[Opening Input data section]
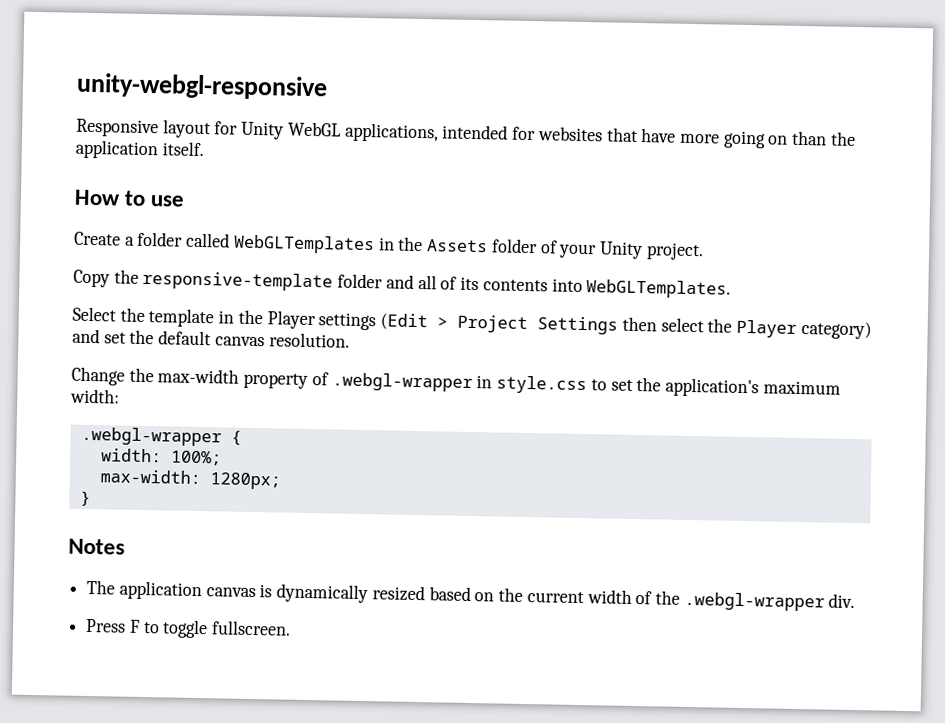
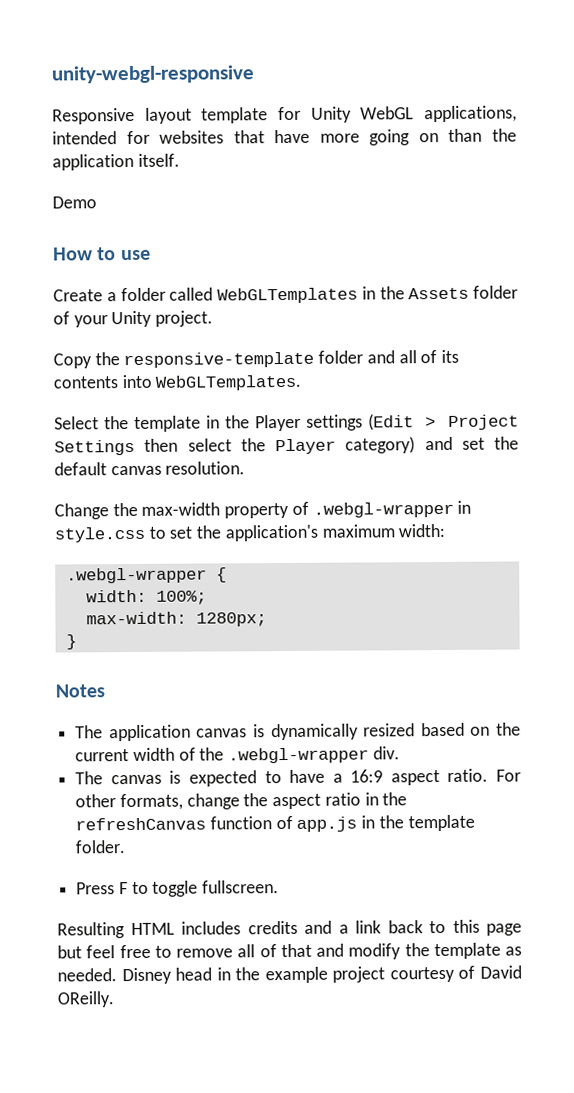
(211, 129) none -> [201,107,269,124] template
(204, 149) none -> [52,196,97,209] // Demo
(856, 601) none -> [75,768,521,787] [75,792,408,811] [75,814,475,832] [75,840,126,854] // The canvas is expected to have a 16:9 aspect ratio. For other formats, change the aspect ratio in the refreshCanvas function of app.js in the template folder.
(292, 628) none -> [57,919,522,939] [57,942,522,960] [57,965,522,985] [57,991,114,1008] // Resulting HTML includes credits and a link back to this page but feel free to remove all of that and modify the template as needed. Disney head in the example project courtesy of David OReilly.

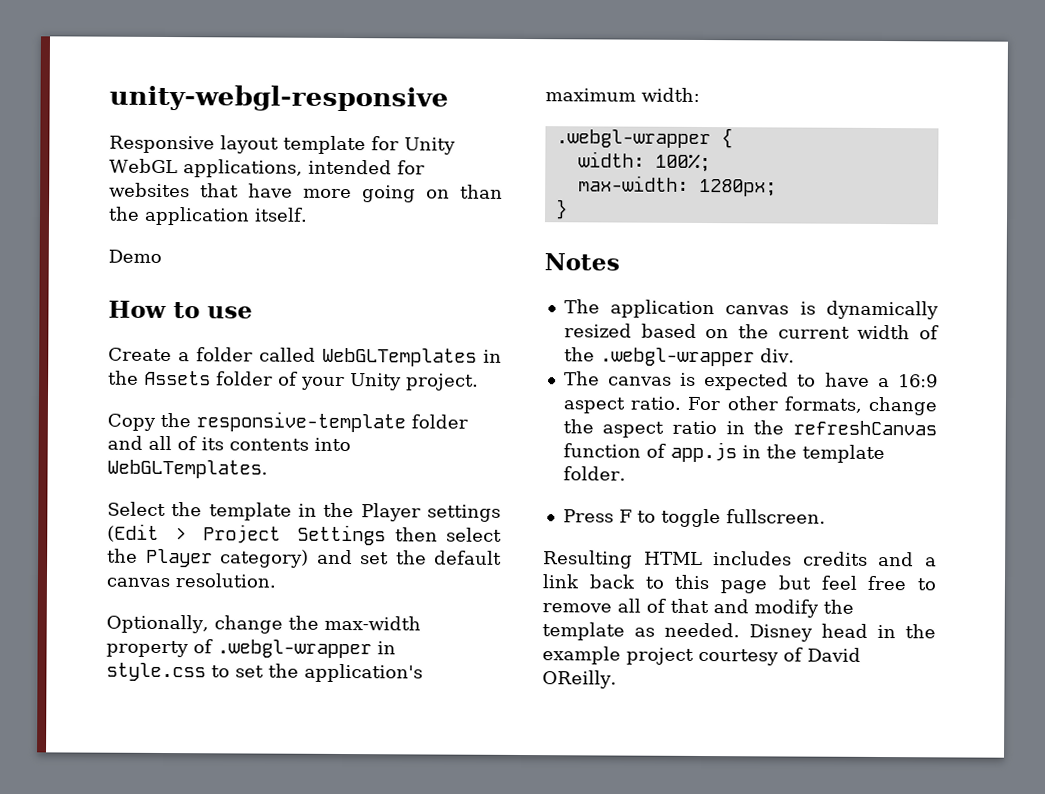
[54,503,109,520] Change -> [106,614,283,634] Optionally, change

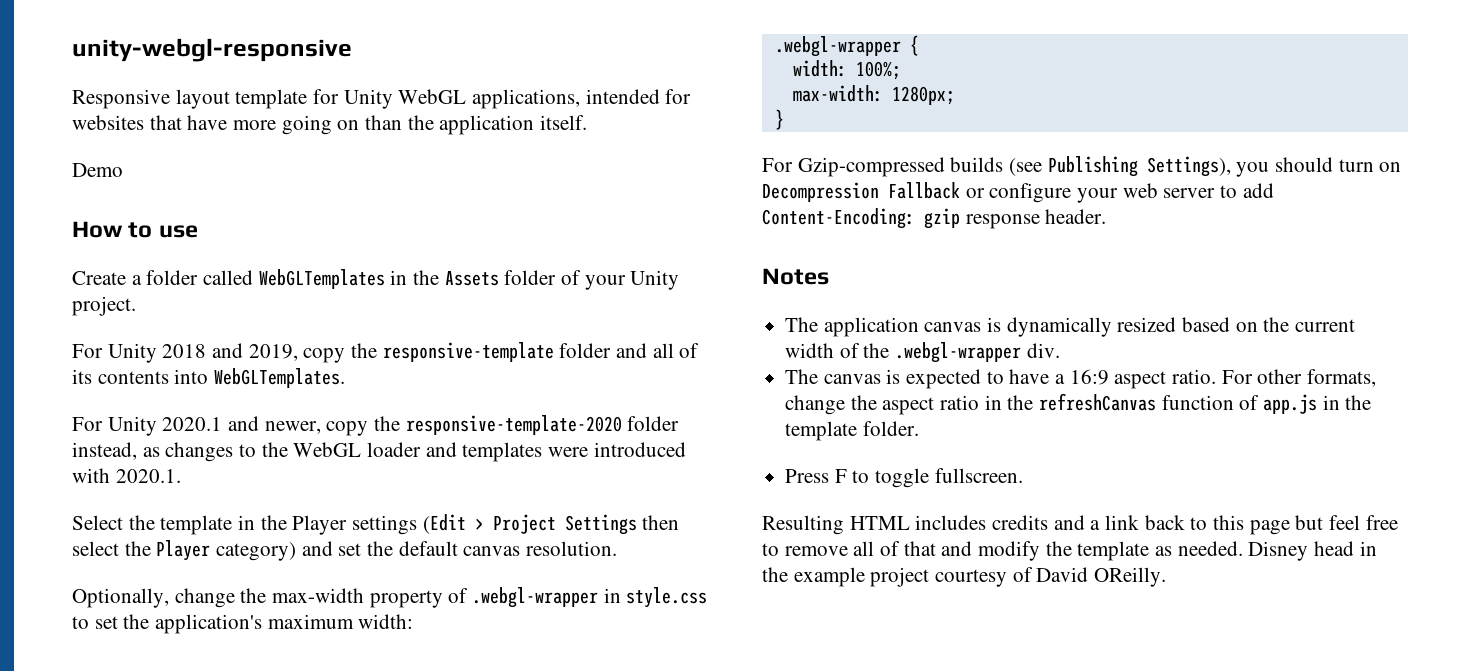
[107,413,156,431] Copy -> [72,343,346,363] For Unity 2018 and 2019, copy
(268, 469) none -> [72,415,680,436] [72,442,686,462] [72,468,181,483] // For Unity 2020.1 and newer, copy the responsive-template-2020 folder instead, as changes to the WebGL loader and templates were introduced with 2020.1.
(568, 209) none -> [762,156,1402,177] [762,182,1274,203] [762,208,1107,229] // For Gzip-compressed builds (see Publishing Settings), you should turn on Decompression Fallback or configure your web server to add Content-Encoding: gzip response header.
[Closing Input data section]
Task requirements: Each line holding "template" should be copied from the material above.

Exercise result:
(211, 129) none -> [201,107,269,124] template
(856, 601) none -> [75,768,521,787] [75,792,408,811] [75,814,475,832] [75,840,126,854] // The canvas is expected to have a 16:9 aspect ratio. For other formats, change the aspect ratio in the refreshCanvas function of app.js in the template folder.
(292, 628) none -> [57,919,522,939] [57,942,522,960] [57,965,522,985] [57,991,114,1008] // Resulting HTML includes credits and a link back to this page but feel free to remove all of that and modify the template as needed. Disney head in the example project courtesy of David OReilly.
(268, 469) none -> [72,415,680,436] [72,442,686,462] [72,468,181,483] // For Unity 2020.1 and newer, copy the responsive-template-2020 folder instead, as changes to the WebGL loader and templates were introduced with 2020.1.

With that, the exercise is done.